Тысяча девятьсот шестьдесят два. Два - это мама с папой, они дарят мне на день рождения игрушку и обнимают, папа пахнет спиртным, а мама выпечкой.
Две тысячи двадцать три. Три - это мама, папа и брат, они выходят из роддома, бегут к машине, где я перелез на водительское, ожидая их. Они бегут, чтобы пыль не попала на новорожденного малыша. В машине запах пыли и едкого освежителя.
Две тысячи двести тридцать четыре. Четыре шота делаю я перед танцем с Алиссией. Забегаловка в нижнем городе полна народу, там жарко и душно, но Алиссия, мой поводырь, тащит меня в центр танцпола и пахнет ванилью.
Две тысячи пятьсот двадцать пять. На пятый день я дал ответ Гордону, что могу попробовать вскрыть терминал оплаты в метро. Каморка Гора воняла потом.
Две тысячи шестьсот шестьдесят шесть. Шесть ножевых ранений получил отец во время драки в баре. Мы с мамой сидим у дверей палаты. Он спорил с кем-то, что судно брата затопили конкуренты с плактоновой фабрики на другом берегу. Через пару минут выйдет врач и начнет нелепо рассказывать, что отца не спасти. От мамы впервые пахнет сигаретами.
Две тысячи семьсот сорок семь. Седьмого Мая Алиссия бросила меня. Выкидыш, мои два подряд привода в полицию за хулиганство и мелкие кражи. Пока я сидел свои три недели, она собрала вещи и уехала. Наша квартира пахнет пустотой и непогашенными счетами.
Две тысячи восемьсот девяносто восемь. Статья, по которой меня судили, оканчивалась на восемь. Когда наконец копы сообразили, что под мелким хулиганством, которое нужно было, чтобы не выделятся на районе, кроется один из двух подрывников, что взломали десятки терминалов по всему городу. А может Гордон меня сдал. Наручники пахнут металлом.

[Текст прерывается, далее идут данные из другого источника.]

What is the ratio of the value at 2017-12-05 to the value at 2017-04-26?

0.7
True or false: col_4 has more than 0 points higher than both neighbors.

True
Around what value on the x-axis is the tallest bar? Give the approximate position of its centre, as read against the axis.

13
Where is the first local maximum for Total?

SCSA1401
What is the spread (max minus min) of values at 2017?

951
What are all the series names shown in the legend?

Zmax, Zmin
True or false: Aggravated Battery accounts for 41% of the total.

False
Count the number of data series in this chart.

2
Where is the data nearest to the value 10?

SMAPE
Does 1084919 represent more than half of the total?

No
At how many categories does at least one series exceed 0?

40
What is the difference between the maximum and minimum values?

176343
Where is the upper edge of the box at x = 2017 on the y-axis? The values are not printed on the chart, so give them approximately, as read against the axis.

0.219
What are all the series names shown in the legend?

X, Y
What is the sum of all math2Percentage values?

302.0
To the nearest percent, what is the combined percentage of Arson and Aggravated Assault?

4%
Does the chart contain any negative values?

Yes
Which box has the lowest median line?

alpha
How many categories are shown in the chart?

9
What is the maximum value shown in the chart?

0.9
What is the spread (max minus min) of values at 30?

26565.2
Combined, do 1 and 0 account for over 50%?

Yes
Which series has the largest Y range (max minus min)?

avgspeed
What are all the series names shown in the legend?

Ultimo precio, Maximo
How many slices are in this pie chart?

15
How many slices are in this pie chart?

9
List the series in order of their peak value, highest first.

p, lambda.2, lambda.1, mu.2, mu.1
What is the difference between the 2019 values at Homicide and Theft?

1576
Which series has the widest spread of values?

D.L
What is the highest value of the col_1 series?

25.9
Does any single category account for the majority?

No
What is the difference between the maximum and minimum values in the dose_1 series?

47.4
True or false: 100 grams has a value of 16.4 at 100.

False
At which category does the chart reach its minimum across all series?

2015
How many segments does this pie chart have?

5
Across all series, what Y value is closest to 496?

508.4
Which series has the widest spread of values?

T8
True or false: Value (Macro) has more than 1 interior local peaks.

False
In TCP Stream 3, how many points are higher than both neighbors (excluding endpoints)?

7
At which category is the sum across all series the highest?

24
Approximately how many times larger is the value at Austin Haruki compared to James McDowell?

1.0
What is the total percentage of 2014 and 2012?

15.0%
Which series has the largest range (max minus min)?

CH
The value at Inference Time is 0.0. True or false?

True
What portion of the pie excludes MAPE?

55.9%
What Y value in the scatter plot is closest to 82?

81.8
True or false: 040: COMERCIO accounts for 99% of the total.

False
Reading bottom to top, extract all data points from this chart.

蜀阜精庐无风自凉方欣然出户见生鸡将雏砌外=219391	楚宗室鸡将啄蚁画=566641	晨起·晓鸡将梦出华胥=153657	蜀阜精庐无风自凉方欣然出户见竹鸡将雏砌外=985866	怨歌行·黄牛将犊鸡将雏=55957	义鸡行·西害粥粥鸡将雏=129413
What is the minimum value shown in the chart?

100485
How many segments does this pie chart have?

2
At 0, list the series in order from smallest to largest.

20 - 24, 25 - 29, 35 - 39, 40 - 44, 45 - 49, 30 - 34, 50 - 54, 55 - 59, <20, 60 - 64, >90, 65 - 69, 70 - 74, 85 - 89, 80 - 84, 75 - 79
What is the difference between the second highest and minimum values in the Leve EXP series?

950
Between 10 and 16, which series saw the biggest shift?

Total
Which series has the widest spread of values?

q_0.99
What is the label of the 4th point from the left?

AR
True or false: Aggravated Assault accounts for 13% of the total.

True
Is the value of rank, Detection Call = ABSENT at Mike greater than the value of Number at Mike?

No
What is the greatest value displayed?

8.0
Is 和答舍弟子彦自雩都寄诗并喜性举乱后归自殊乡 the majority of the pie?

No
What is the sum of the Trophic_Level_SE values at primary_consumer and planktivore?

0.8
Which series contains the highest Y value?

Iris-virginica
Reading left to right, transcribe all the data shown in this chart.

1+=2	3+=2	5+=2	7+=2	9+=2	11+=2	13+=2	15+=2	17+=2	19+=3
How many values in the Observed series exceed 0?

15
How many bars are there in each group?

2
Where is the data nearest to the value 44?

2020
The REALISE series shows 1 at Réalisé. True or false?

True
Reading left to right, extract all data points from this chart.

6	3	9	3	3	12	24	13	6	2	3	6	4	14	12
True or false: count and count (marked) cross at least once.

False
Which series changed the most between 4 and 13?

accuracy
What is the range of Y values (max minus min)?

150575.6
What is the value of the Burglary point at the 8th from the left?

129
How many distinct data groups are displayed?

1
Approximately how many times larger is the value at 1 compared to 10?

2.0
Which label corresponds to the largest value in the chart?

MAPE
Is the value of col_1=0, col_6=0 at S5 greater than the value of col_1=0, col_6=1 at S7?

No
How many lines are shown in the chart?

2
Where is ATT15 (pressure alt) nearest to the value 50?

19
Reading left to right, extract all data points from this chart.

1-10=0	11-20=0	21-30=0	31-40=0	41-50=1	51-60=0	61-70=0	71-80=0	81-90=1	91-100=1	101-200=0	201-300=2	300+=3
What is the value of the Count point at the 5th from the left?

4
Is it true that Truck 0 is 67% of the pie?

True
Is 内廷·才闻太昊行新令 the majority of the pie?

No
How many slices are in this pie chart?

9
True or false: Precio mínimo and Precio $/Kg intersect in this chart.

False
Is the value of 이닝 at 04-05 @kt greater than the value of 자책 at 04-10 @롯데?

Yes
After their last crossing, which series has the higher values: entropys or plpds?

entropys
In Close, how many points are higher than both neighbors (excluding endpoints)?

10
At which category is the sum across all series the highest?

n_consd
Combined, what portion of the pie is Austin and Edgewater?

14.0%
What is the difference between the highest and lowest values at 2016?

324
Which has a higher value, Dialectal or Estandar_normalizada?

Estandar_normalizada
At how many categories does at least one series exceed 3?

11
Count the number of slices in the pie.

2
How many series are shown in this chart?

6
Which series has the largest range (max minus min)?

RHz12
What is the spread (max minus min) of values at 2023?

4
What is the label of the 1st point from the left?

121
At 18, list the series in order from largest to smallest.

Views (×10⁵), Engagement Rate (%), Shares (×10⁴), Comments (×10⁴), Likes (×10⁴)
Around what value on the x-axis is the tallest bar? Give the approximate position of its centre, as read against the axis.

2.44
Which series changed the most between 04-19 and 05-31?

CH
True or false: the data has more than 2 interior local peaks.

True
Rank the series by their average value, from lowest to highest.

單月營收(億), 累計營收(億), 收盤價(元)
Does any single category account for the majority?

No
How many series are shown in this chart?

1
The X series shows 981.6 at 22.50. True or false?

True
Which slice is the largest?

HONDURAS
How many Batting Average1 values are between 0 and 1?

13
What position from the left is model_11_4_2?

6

Две тысячи девятьсот девять. Девять - номер общей комнаты, в которой мы жили в центре перевоспитания. На кровати снизу расположился индус, который каким-то образом умудрялся проносить свои резкие приправы. Он скоро умрет, как и я. Но он не проснётся. Девятка пахнет карри.
Три тысячи. Ноль. Ноль это я. Ничто, ничтожество. Ничего не добившийся к тридцати, сбежавший в космос, удачей попав в программу. Я Джон Лесковски. Я это ноль. И я не чувствую своего запаха.